Дзеновский сад читается как стихотворение, которое запечатлено на бумаге лишь частично, заполнить пропуски — вот дело сообразительного читателя. Создатель сада дзен знает, что роль поэта не в том, чтобы пробудить свое вдохновение, но помочь в этом читателю. Вот почему противоречивость без удержу расцветает у поклонников этих садов. Самурай на время отказывается от своей яростной и грубой простоты. Философ — от изощренной тонкости. Влюбленный предает свою опьяняющую отраду. Но самый поразительный парадокс дзеновского сада состоит в противопоставлении сухого и влажного. Кажется, ничто не может быть суше, чем слой белого песка, в котором расставлены одна, две или три скалы. А на самом деле ничто не может быть более влажным. Извивы, хитро проведенные на песке стальными граблями с пятнадцатью остриями, — не что иное, как волны, наплывы и складки бесконечного моря. А камни, установленные в узкой аллее, ведущей в сад, напоминают отнюдь не шероховатое русло высохшего потока, но наоборот — стремительные водовороты. Это не откос, выложенный плитками, а сухой водопад, окаменевший и застывший на мгновение. Песочное озеро, каменный поток, сухой водопад, тоненькое подрезанное деревце, чей измученный хребет поддерживают два камня, — все это милостыня, раздаваемая по мудро рассчитанной формуле, все это только полотно, по которому каждый созерцатель вышивает свой собственный пейзаж. Все это — мельница, в которой мелются все минутные настроения, превращаясь в состояние безмятежности. В своей внешней скудости дзеновский сад содержит в полной красочности все времена года, все пейзажи мира, все оттенки души.

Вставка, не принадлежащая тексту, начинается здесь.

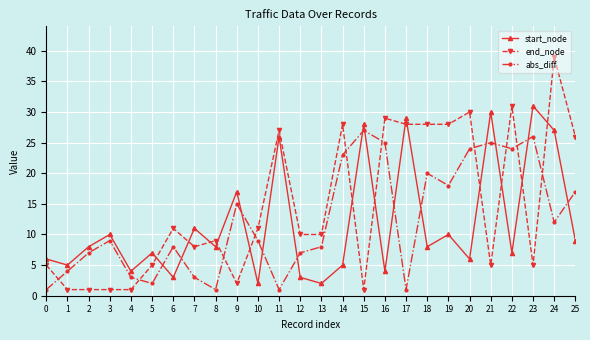

What is the total value across all series at 11?

54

Дзеновский сад то открывается как естественный пейзаж, то замыкает сам себя между стен или раздвижных дверей или окон в стене, откуда открывается редкий вид на уголок заботливо отобранной природы. Нельзя точно определить, как сад сообщается с окружающей природой. Классическое решение воплощается в низкой стене цвета земли, крытой черепицей, идущей в противоположную от галереи созерцания сторону. Она ограничивает сад, не заслоняя его, и позволяет глазу свободно блуждать в лесной листве, не опускаясь до уровня необработанной земли.
Так же, как актер театра Кабуки играет женскую роль ярче, чем актриса, так и воображаемые элементы сада способствуют рождению
Я вышел из храма Санджусангендо, где потерялся в громадной веренице тысячи статуй, в человеческий рост, богини милосердия Каннон. Батальон одинаковых двенадцатируких богинь, с возникающим на уровне груди и расцветающим над головой солнечным ореолом, эта толпа из позолоченного дерева, тысячекратно возобновляющаяся литания, головокружительное повторение… да, здесь ко мне вернулся — но только здесь — страх перед размноженным до бесконечности тождеством, который был у меня, когда я приземлялся в Японии. Однако мой учитель Шонин развеял мою иллюзию: эти идолы идентичны только с грубой точки зрения западного профана, замечающего исключительно случайные признаки. На самом деле эти статуи отличаются друг от друга, не говоря уже о месте, занимаемом каждой из них в пространстве, принадлежащем одной-единственной. Вот главная ошибка западной мысли: она понимает пространство как однородную субстанцию, не связанную интимно с сутью вещей, в котором, следовательно, можно безнаказанно эти вещи переставлять, перемещать, менять. Может быть, ужасная эффективность Запада происходит от отказа принять пространство как сложный и живой организм, она — источник всех наших бед. Представление о том, что можно сделать и поместить куда угодно и что угодно — основа нашего могущества и нашего проклятия…
Эта встреча с тысячей статуй-близнецов в Санджусангендо как будто специально подготовила меня к другой, тронувшей меня даже больше. Выходя из храма, я немного пофланировал по окружающей его пешеходной зоне, с ее торговцами оладьями, парикмахерами, банями и старьевщиками. Но вдруг я замер, как громом пораженный, в изумлении, увидев одну картину среди груды разрозненной мебели и безделушек. Эта картина, выполненная в западном стиле, лишь слегка японизированная, была не чем иным, как очень похожим портретом Жана.
В Венеции, на острове Джерба, в Исландии мне случалось напасть на след брата способом, доступным только близнецам, — по появлению в глазах того отчуждающего узнавания, которое меня и ранило, и убеждало, что я на верном пути. И только один раз это не получилось, хотя все условия были соблюдены, — на острове Джерба — с Танидзаки. С тех пор, как я нахожусь в Японии, я ни разу не видел этого огонька, страстно разыскиваемого мною, несмотря на жгучую боль, которую он причинял. Я знаю сейчас, что японец — все японцы — нечувствительны к этому феномену, и благодаря тысяче богинь Санджусангендо я стал понимать почему.